--- DATA FOR REVIEW ---

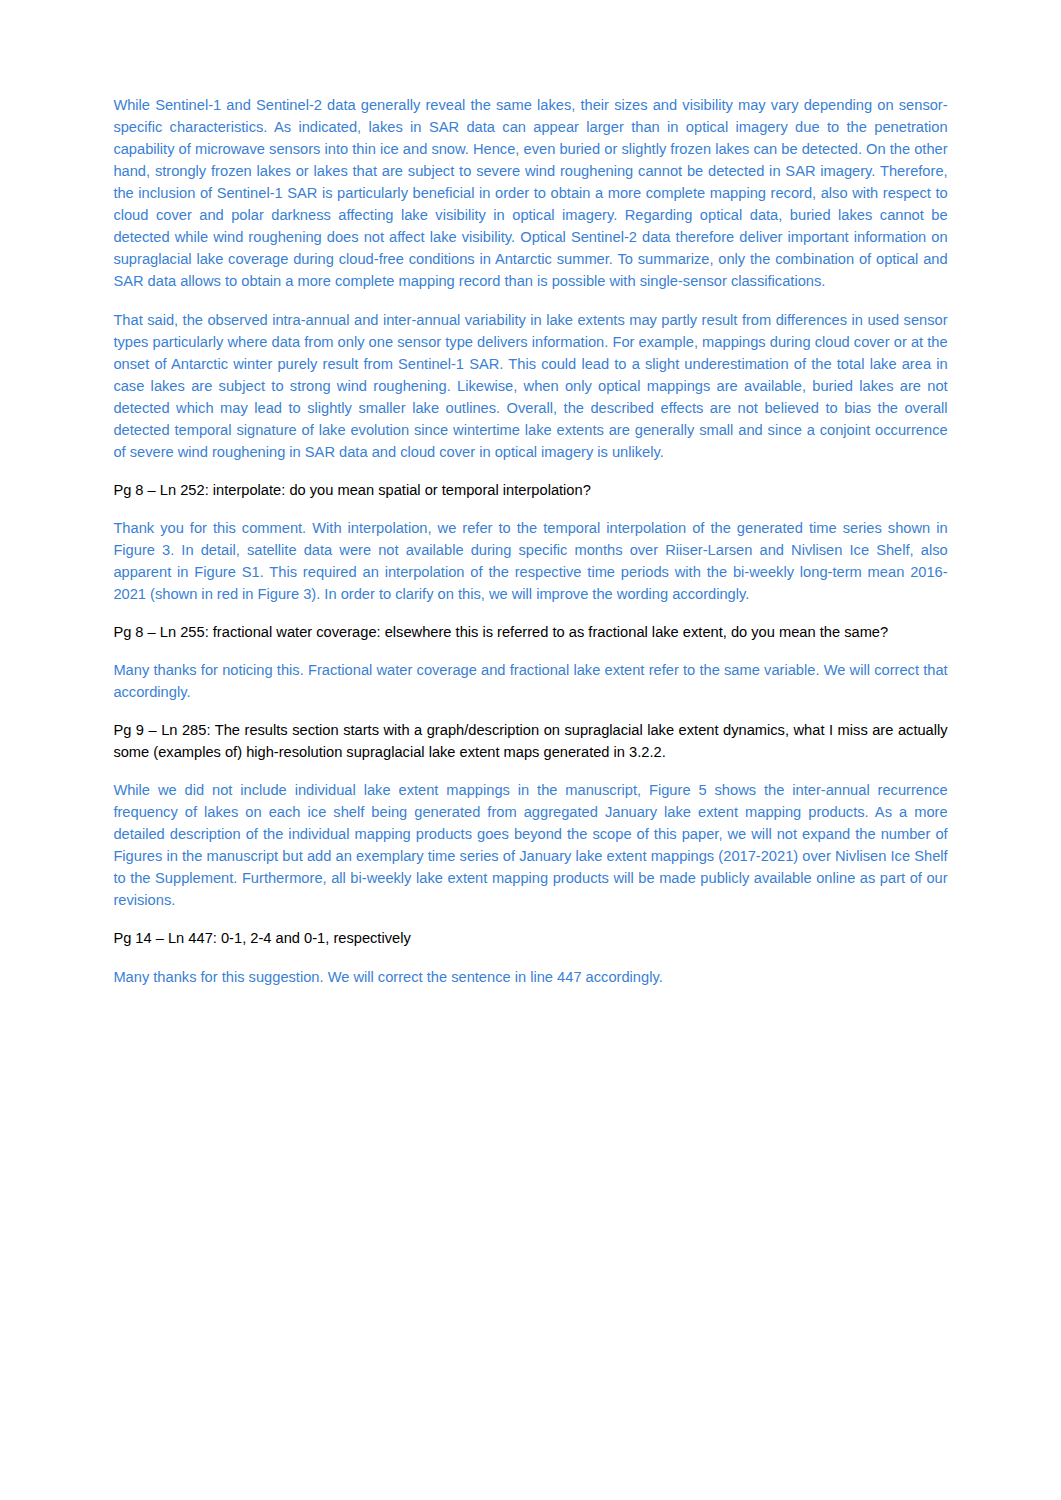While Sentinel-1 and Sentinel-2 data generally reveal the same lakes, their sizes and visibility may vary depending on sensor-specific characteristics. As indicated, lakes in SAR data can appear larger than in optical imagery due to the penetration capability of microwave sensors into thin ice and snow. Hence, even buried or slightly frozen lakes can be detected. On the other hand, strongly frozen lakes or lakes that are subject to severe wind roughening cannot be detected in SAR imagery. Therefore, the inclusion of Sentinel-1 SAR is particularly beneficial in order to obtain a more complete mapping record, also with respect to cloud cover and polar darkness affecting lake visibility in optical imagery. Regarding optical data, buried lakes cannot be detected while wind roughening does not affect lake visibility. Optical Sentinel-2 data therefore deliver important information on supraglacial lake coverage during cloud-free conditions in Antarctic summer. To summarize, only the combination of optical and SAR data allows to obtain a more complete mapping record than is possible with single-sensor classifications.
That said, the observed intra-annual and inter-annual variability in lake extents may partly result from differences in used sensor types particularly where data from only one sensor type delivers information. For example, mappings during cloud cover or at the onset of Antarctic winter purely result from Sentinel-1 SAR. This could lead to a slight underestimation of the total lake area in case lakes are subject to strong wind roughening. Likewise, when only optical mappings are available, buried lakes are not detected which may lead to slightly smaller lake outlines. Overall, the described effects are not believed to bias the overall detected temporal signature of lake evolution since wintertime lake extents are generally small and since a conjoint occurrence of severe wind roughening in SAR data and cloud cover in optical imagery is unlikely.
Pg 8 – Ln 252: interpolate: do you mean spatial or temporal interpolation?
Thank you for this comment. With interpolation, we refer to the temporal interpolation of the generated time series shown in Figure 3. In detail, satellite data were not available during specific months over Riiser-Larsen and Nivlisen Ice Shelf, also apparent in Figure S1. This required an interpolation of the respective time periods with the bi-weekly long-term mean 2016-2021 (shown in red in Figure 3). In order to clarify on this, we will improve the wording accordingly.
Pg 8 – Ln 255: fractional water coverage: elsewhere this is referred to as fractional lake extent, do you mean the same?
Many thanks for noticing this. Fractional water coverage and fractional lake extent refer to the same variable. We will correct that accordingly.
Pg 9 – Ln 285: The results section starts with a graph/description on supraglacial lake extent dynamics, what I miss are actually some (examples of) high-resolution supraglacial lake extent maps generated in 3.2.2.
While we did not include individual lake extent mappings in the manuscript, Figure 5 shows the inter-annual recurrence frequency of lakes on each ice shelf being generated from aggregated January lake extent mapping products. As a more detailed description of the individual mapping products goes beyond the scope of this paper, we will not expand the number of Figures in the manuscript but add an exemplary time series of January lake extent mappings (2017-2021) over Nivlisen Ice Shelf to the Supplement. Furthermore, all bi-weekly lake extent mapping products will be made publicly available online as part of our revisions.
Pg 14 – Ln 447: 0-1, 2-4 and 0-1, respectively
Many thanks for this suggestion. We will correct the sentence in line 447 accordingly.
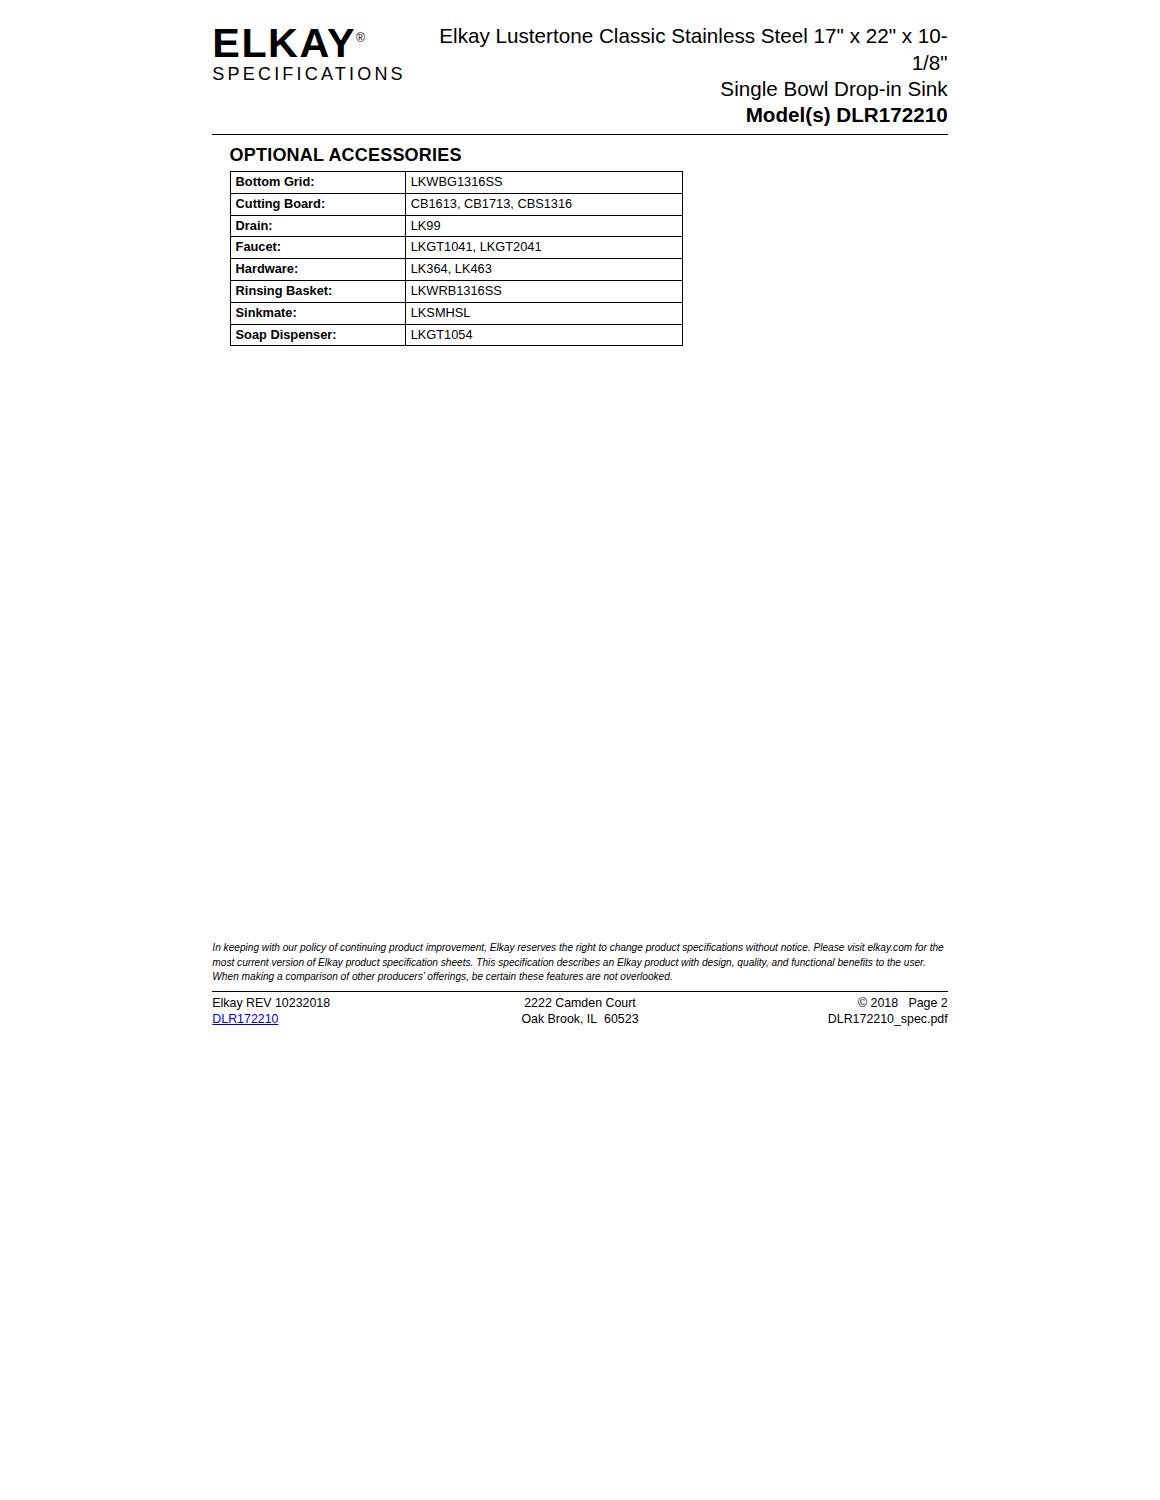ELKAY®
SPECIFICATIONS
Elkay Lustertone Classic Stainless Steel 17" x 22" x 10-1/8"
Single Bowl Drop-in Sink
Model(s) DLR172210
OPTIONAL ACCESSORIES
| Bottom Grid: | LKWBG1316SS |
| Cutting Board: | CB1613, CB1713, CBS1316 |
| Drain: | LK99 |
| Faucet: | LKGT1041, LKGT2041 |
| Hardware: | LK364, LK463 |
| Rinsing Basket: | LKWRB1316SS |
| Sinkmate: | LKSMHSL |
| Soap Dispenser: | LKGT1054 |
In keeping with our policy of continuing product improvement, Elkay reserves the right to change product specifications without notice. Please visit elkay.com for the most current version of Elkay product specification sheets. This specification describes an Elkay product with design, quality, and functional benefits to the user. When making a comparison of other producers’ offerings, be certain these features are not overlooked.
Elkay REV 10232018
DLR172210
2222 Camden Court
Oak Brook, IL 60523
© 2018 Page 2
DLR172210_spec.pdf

---
--- DATA FOR REVIEW ---

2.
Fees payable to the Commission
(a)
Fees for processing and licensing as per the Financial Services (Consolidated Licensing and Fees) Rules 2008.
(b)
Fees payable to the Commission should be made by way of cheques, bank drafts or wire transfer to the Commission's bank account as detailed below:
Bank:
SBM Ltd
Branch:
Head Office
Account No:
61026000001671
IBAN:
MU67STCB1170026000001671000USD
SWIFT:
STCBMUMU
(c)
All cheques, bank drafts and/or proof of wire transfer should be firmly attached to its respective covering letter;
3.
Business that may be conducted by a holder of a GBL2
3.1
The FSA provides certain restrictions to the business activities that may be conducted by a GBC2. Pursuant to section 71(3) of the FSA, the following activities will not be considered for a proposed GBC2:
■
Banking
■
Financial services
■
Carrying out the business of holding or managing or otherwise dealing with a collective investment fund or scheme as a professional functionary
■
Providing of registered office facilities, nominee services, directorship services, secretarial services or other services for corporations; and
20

---

§ ACTIVITY
Copy out, word for word, the part of the entries above that begins at the line with "Elkay REV 10232018" and ends at the line with "DLR172210_spec.pdf", including both.

§ THE ANSWER
Elkay REV 10232018
DLR172210
2222 Camden Court
Oak Brook, IL 60523
© 2018 Page 2
DLR172210_spec.pdf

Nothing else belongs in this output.